## Tarefas a cumprir
A: Indique se cada afirmação abaixo condiz com o trecho sobre ética e racionalidade ambiental, respondendo sim ou não e citando literalmente as palavras do trecho que decidem a questão.
(i) O desenvolvimento sustentável costuma ser tratado como sinônimo de crescimento econômico.
(ii) A terra tem um tempo de produção igual ao tempo de produção capitalista.
(iii) A proposta depende da construção de uma racionalidade alternativa.
B: Extraia, sem nenhuma alteração, a passagem do trecho sobre ética e racionalidade ambiental que começa pelas palavras que contêm "Em toda a história" e termina em "sociais que acarreta.".
C: Responda às perguntas a seguir com base no trecho sobre ética e racionalidade ambiental.
(i) Que conceitos o resumo propõe articular?
(ii) O que busca o sistema vigente, segundo a introdução?
(iii) O que é apontado como o ponto central da discussão?

## Trecho para leitura
= = =
Daniel Richardson de Carvalho Sena

Universidade Federal do Amazonas – UFAM

E-mail: daniel_rcs@hotmail.com

 

Resumo: Este artigo pretende refletir, tomando como base o pensamento de um grupo de autores, sobre os fundamentos de uma ética pautada no conceito de racionalidade ambiental. A ação humana no planeta em nenhum momento foi tão intensa e também nunca houve uma apropriação tão grande de seus recursos naturais. Além disso, a ideia de desenvolvimento sustentável é, na maioria das vezes, sinônimo de crescimento econômico, não contemplando questões sociais e ambientais. A partir da articulação de uma serie de conceitos como ethos, sustentabilidade e racionalidade ambiental seria possível propor uma conduta onde os propósitos econômicos não estivessem em primeiro lugar, mas sim, interagissem com os interesses sociais, políticos e ambientais, sendo possível a existência de um desenvolvimento realmente sustentável. É preciso, entretanto, que ocorra a construção de uma racionalidade alternativa, capaz de guiar nossas ações para que este processo realmente seja possível.

 

Introdução

Em toda a história nunca houve uma apropriação tão grande dos recursos naturais como nas ultimas décadas, a terra não suportará por muito tempo esse ritmo, pois ela possui um tempo de produção diferente do tempo de produção capitalista.  O sistema vigente busca a expansão do capital, sua eficiência produtiva é uma necessidade apesar de todos os problemas ambientais e sociais que acarreta.

A questão ética, ou seja, a maneira como o ser humano conduz suas ações na terra é o ponto central desta discursão, pois, a relação entre as práticas capitalistas e o ambiente envolve, necessariamente, uma discussão sobre pressupostos éticos. O que ameaça a sustentabilidade é o ecossistema, ou seja, o uso predatório da base material põe em risco o futuro da humanidade e da própria vida no planeta.
= = =
## Material apresentado

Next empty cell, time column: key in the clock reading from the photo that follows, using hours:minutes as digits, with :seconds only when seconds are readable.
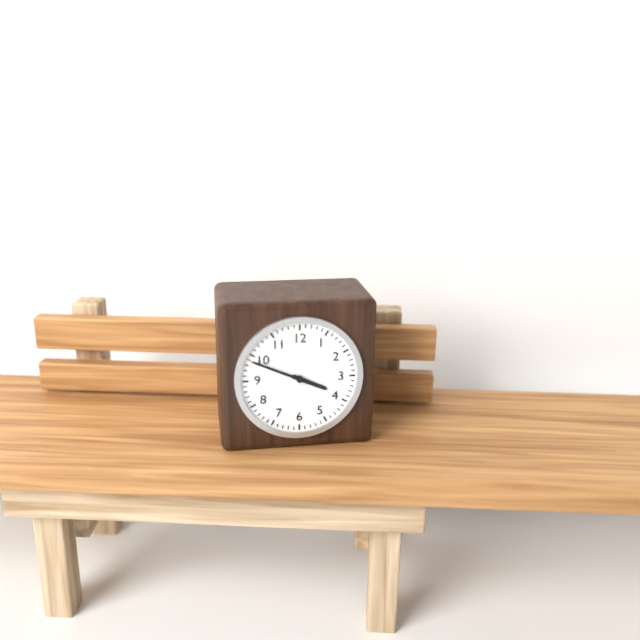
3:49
= = =
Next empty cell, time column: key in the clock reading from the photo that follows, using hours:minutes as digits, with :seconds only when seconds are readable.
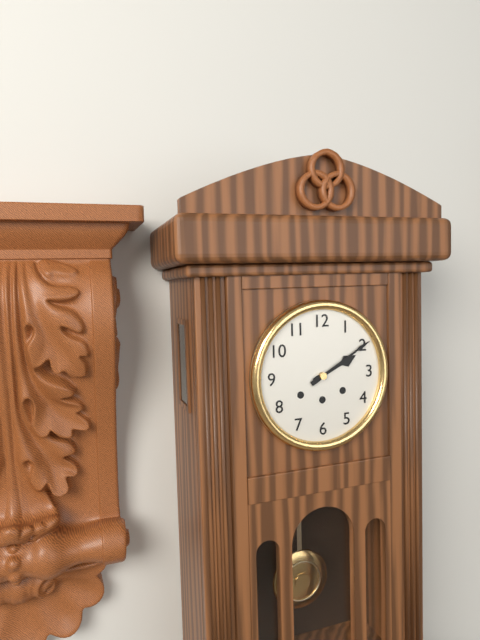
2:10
= = =
## Respostas por tarefa
A:
(i) Sim: "a ideia de desenvolvimento sustentável é, na maioria das vezes, sinônimo de crescimento econômico"
(ii) Não: "ela possui um tempo de produção diferente do tempo de produção capitalista"
(iii) Sim: "É preciso, entretanto, que ocorra a construção de uma racionalidade alternativa"

B:
Em toda a história nunca houve uma apropriação tão grande dos recursos naturais como nas ultimas décadas, a terra não suportará por muito tempo esse ritmo, pois ela possui um tempo de produção diferente do tempo de produção capitalista.  O sistema vigente busca a expansão do capital, sua eficiência produtiva é uma necessidade apesar de todos os problemas ambientais e sociais que acarreta.

C:
(i) Ethos, sustentabilidade e racionalidade ambiental.
(ii) A expansão do capital.
(iii) A questão ética, ou seja, a maneira como o ser humano conduz suas ações na terra.